In foreign exchange activity, the European single currency edged up to $1.3084 from $1.3075 late in New York on Wednesday. Gold prices dipped to $1,692.75 an ounce on the London Bullion Market, from $1,716.25.

In midday New York trade, the Dow Jones Industrial Average had lost 0.21 percent, while the broad-market S&P 500 was off by 0.29 percent and the Nasdaq Composite was down 0.20 percent.

The "inability to rally after the Fed announcement yesterday has taken some steam out of the market, which has been in rally mode since mid-November," said Patrick O'Hare of Briefing.com.

The Fed said overnight that it would replace its "Operation Twist" bond swapping programme with $45 billion a month in straight bond buys, on an open-ended basis. That comes on top of the $40-billion-a-month purchasing announced in September.

Asian equities were mixed after the Fed added it would not lift interest rates until unemployment was under control, and warned that the looming US fiscal cliff of tax hikes and spending cuts was already hitting the world's biggest economy.
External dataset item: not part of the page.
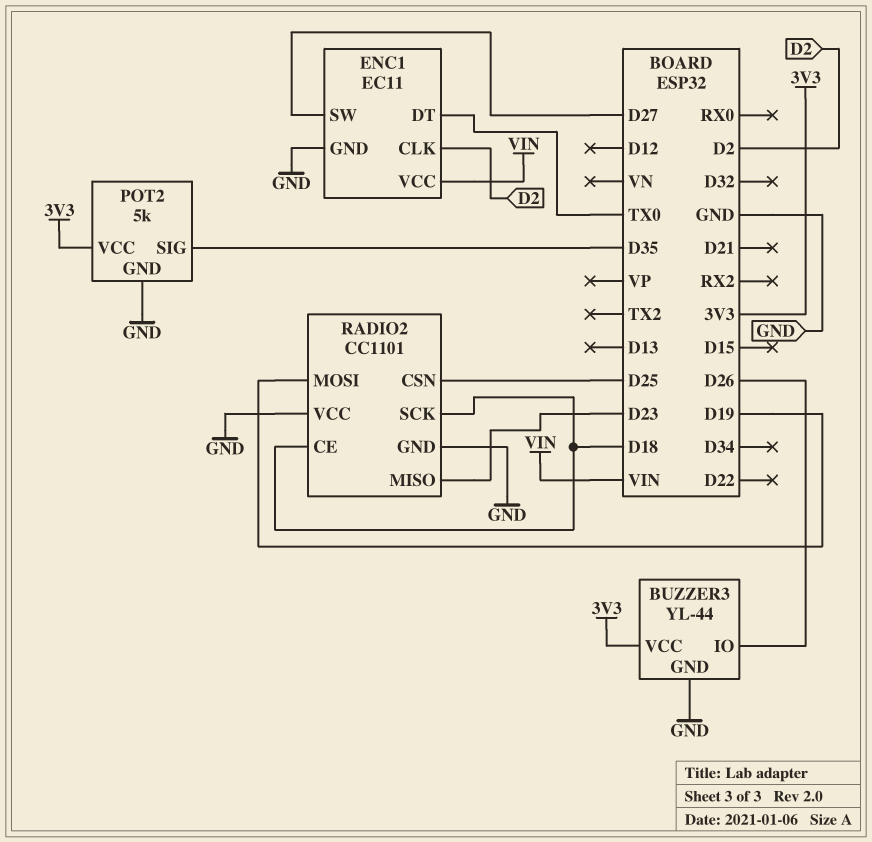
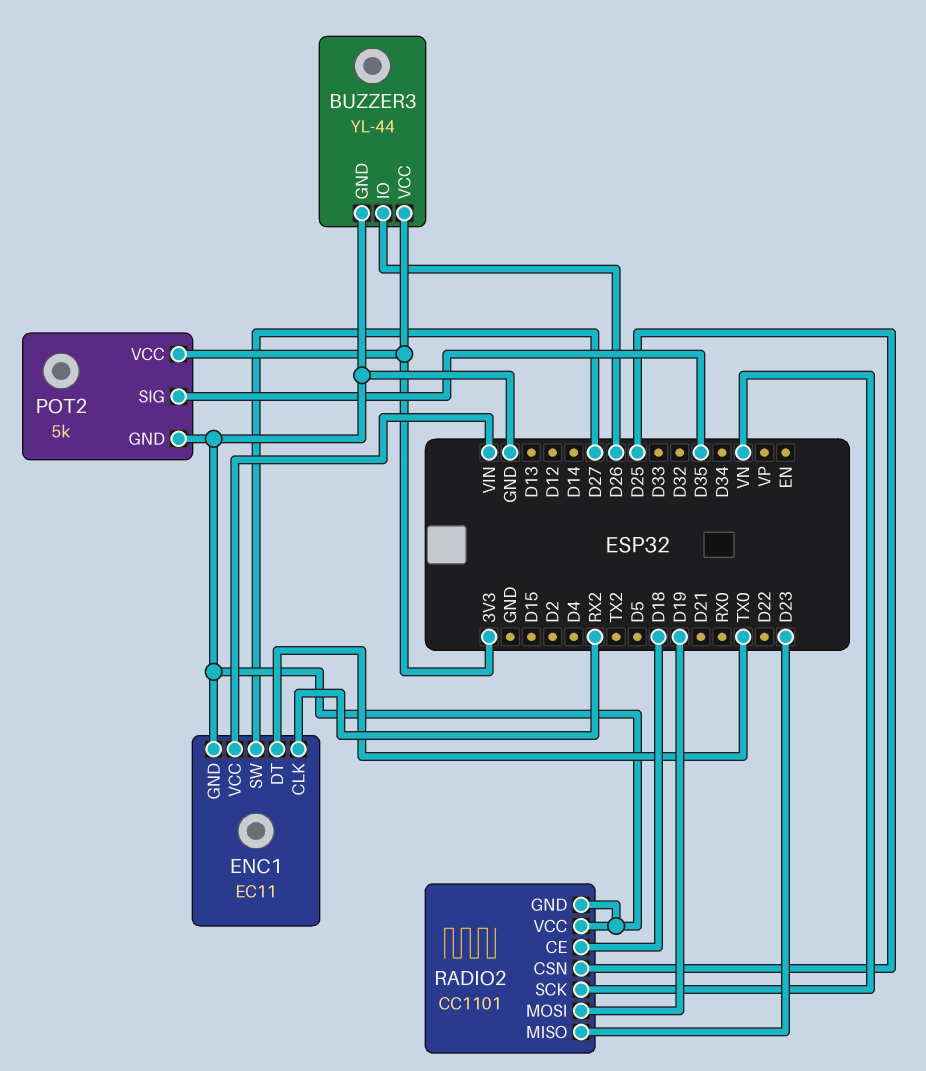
ENC1 pin CLK: D2 -> RX2
RADIO2 pin SCK: D18 -> VN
The Fed said borrowing costs would not be hiked as long as the inflation outlook was below 2.5 percent and the jobless rate, now at 7.7 percent, holds above 6.5 percent.

"The Fed managed to surprise the majority of market participants," said Commerzbank analyst Lutz Karpowitz.

"Not only did the Fed announce an extension of QE3 but it also set numerical thresholds for the unemployment and inflation rate; until these levels are reached the rate corridor will be left at 0.00 percent to 0.25 percent."

In the early hours of Thursday, meanwhile, EU finance ministers brokered a deal to create a single bank supervisor with powers to close down lenders right across the eurozone.

The complex bank supervision deal is a key step towards a banking union which EU leaders hope will ring-fence banks in trouble to prevent future financial crises.

It will allow eurozone banks to be recapitalised directly, rather than through governments, so as to avoid adding to their growing debt burden.

From March 2014, banks with assets worth more than 30 billion euros ($39 billion) or equal to 20 percent of a state's economic output will come under the ECB's remit.

Eurozone finance ministers also reviewed Greece's debt buy-back and finally released long-delayed bailout funds.

In earlier Asian trade, Tokyo stocks climbed 1.68 percent to an eight-month high as major exporters gained on the yen's dip, while Hong Kong lost 0.26 percent, Shanghai fell 1.02 percent and Sydney ended flat.

The yen continued its slide ahead of the weekend's general election in Japan that is expected to see a victory for the opposition, whose leader has vowed to press for more aggressive measures to kickstart growth.